A tour of libertarian intellectual heritage and game-changing political thought from the 17th through mid-19th century, examining the foundations for liberty laid by Hume, Smith, Locke, America’s Founding Fathers, and more. Learn about the impact of radical reformers in the Civil War era, individualist anarchists, and Tocqueville’s views on American democracy. Discuss critics of classical liberal thought like Marx, Engels, and Rousseau. Connect the libertarian intellectual heritage to the emergence of civil rights and other issues relevant for today. This seminar is ideal for IHS summer seminar alumni and students who are familiar with the libertarian conceptual framework.
Revolutionaries, Reformers, and Radicals: Liberty Emerges
The “Revolutionaries, Reformers, & Radicals: Liberty Emerges” seminar is one of the offerings in our "Champions of Liberty" summer seminar series. This seminar focuses on major figures, intellectual currents, historical events, and important critics from the early Enlightenment all the way through the Civil War. The week’s lectures and discussions will also connect the insights of freedom’s earliest defenders with important issues today, such as civil rights, economic freedom, and constitutional design.

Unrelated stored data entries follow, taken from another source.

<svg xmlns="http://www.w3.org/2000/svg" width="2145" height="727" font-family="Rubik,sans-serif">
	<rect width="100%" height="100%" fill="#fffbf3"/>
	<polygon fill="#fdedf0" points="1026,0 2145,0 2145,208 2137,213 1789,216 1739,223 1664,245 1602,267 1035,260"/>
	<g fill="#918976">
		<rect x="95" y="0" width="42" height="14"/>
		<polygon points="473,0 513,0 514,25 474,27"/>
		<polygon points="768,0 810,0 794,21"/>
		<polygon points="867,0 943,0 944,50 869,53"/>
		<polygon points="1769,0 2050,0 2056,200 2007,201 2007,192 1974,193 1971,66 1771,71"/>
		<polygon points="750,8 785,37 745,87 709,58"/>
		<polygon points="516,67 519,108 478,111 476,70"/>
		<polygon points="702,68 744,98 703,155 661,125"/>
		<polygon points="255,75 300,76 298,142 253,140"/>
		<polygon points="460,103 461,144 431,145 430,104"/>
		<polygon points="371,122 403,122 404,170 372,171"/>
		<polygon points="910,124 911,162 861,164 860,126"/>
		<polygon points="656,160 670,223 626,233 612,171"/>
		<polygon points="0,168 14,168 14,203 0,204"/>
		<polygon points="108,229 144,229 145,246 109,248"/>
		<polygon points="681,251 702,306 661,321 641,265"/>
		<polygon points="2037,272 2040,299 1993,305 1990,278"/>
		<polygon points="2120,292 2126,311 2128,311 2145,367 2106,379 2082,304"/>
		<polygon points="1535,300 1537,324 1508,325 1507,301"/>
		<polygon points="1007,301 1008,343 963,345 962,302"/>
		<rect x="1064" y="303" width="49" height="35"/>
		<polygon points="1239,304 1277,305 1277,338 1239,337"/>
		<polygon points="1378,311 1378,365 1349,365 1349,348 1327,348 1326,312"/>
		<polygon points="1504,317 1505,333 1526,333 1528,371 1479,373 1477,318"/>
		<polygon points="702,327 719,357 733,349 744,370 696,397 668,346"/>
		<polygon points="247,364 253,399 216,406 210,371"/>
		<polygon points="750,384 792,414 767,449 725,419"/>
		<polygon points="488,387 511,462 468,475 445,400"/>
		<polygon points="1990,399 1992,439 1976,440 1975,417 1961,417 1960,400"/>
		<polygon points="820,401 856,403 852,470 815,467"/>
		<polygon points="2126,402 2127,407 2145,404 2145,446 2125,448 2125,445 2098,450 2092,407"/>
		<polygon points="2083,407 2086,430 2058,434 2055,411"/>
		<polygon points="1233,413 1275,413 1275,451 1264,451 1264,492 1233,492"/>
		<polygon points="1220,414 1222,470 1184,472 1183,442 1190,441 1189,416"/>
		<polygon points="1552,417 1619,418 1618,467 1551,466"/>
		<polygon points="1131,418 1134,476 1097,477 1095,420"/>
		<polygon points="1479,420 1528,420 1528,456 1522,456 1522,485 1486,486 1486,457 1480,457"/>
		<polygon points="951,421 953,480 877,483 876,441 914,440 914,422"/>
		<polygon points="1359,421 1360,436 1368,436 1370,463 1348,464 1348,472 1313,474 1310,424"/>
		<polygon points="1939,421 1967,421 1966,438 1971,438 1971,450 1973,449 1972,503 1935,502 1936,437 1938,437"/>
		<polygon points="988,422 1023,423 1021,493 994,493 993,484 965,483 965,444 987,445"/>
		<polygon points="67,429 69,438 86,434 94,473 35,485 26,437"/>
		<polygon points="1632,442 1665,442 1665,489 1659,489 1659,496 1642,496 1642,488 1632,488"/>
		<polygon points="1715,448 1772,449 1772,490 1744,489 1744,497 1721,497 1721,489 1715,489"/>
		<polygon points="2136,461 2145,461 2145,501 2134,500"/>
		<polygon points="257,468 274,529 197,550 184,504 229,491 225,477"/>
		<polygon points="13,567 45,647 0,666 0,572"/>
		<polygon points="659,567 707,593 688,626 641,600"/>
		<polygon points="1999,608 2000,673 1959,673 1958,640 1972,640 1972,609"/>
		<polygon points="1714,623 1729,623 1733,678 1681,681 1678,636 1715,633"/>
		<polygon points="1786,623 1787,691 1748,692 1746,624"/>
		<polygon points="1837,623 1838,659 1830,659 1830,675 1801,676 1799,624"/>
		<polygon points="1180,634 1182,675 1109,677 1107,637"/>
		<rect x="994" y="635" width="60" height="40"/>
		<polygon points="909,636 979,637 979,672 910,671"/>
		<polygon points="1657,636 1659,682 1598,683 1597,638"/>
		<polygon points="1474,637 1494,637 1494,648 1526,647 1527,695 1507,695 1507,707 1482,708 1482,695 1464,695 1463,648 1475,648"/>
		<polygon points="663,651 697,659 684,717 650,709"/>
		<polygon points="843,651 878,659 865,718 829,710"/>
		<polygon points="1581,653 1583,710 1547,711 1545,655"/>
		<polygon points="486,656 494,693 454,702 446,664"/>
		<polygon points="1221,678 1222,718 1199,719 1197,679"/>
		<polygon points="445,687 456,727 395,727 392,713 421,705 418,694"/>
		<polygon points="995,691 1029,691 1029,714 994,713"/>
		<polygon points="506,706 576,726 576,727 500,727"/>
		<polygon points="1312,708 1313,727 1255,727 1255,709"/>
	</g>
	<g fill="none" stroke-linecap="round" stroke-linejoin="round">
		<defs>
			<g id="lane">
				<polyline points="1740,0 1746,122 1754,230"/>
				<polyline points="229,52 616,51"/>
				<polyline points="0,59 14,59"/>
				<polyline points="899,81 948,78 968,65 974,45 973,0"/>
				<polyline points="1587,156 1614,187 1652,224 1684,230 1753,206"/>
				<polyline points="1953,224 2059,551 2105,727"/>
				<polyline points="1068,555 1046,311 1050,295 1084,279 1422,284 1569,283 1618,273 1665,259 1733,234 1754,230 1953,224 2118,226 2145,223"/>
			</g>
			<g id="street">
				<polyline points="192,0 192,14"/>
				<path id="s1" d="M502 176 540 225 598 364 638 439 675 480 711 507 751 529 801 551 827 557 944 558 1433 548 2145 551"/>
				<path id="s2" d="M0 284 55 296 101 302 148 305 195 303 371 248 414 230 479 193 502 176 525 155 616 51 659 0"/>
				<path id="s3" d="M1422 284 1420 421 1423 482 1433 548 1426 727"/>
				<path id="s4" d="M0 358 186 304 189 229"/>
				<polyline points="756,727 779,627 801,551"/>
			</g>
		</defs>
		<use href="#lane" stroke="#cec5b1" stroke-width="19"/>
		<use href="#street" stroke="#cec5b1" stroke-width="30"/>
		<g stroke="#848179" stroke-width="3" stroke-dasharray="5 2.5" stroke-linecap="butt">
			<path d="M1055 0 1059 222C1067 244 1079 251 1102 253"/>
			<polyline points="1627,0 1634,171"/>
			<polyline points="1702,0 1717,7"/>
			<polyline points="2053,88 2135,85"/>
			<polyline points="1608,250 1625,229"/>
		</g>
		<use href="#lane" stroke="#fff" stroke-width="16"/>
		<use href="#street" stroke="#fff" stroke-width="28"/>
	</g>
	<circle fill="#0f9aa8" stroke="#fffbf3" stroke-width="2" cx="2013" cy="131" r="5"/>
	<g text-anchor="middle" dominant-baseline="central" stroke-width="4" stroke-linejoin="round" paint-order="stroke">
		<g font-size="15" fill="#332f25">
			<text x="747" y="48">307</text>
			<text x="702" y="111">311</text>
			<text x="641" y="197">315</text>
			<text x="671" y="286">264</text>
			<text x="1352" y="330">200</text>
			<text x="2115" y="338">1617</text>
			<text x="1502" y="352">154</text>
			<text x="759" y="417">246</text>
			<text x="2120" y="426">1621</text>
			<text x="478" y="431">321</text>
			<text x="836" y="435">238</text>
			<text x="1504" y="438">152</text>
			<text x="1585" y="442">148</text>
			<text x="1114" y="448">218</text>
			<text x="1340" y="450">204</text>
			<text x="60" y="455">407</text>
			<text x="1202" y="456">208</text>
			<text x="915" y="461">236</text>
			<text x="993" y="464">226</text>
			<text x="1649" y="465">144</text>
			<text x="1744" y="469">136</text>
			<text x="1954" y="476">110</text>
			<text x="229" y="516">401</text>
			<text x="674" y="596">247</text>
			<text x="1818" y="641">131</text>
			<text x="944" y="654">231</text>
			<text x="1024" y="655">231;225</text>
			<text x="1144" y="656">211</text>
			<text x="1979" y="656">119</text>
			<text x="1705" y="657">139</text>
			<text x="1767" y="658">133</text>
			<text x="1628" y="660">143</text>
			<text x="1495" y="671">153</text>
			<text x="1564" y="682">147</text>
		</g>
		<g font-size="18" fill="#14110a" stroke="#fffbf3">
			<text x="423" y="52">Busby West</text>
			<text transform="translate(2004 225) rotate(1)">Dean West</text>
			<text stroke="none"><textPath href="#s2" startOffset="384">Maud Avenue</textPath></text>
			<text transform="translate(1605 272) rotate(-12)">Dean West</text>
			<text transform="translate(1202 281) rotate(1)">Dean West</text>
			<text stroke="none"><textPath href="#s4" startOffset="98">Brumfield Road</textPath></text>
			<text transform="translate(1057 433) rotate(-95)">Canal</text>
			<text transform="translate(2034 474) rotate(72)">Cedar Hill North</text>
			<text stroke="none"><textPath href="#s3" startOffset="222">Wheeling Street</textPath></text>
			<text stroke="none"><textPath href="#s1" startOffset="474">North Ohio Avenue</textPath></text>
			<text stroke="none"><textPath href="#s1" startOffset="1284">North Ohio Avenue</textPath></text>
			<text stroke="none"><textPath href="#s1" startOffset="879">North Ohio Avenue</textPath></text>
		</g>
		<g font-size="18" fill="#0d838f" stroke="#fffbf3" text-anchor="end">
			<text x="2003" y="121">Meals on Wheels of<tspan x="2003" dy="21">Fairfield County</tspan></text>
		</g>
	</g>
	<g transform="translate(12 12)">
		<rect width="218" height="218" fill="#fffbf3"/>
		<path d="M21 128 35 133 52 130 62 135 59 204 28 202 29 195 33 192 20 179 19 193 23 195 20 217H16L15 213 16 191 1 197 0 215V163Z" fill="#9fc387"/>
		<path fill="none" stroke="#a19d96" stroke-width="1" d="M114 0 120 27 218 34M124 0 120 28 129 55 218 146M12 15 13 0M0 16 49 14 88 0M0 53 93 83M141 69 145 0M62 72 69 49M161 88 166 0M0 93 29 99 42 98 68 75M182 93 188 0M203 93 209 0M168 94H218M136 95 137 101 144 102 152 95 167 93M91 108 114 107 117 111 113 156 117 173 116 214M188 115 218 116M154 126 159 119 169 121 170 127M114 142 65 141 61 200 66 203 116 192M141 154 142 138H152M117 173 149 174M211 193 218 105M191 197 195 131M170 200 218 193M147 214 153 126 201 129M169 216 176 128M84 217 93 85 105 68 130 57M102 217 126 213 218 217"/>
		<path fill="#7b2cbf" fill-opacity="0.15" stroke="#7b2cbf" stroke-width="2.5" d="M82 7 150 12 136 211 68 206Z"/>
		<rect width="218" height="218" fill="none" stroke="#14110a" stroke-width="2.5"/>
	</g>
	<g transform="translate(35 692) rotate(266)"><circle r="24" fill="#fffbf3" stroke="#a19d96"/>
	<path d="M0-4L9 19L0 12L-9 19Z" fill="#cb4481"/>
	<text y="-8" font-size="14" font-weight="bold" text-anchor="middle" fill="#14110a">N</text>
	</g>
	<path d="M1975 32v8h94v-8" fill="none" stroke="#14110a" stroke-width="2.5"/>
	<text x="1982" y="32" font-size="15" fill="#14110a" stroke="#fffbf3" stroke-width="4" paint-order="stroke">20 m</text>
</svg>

The multi-disciplinary curriculum will demonstrate the importance of liberty from multiple angles and draws lecturers and students from a variety of disciplines. Ideal candidates will have a mastery of the principles of liberty and curiosity for a deeper and more challenging exploration of the questions, issues, persons, and problems in the rich heritage of liberty.
Participants will develop a nuanced understanding of classical liberalism from philosophical, economic, political, and historical vantage points.
Topic Sampling
- The Economics of David Hume and Adam Smith
- James Madison and the Ideal of Religious Liberty
- The Civil War and the 13th Amendment
- The Spanish Scholastics on Money, Prices, and Freedom
- Rousseau’s Critique of Progress
- Edmund Burke and the Birth of Conservatism
- Lysander Spooner and American Anarchism
- De Tocqueville in America
- Kant and Classical Liberalism
- Marx and Engels on Capitalism
- Francis Hutcheson and the Scottish Enlightenment
Faculty
Lecturers hail from a range of disciplines including economics, history, philosophy, law, and political science. Read about the speakers at this seminar.
Students are responsible for travel costs; IHS covers program costs, books, housing, and meals.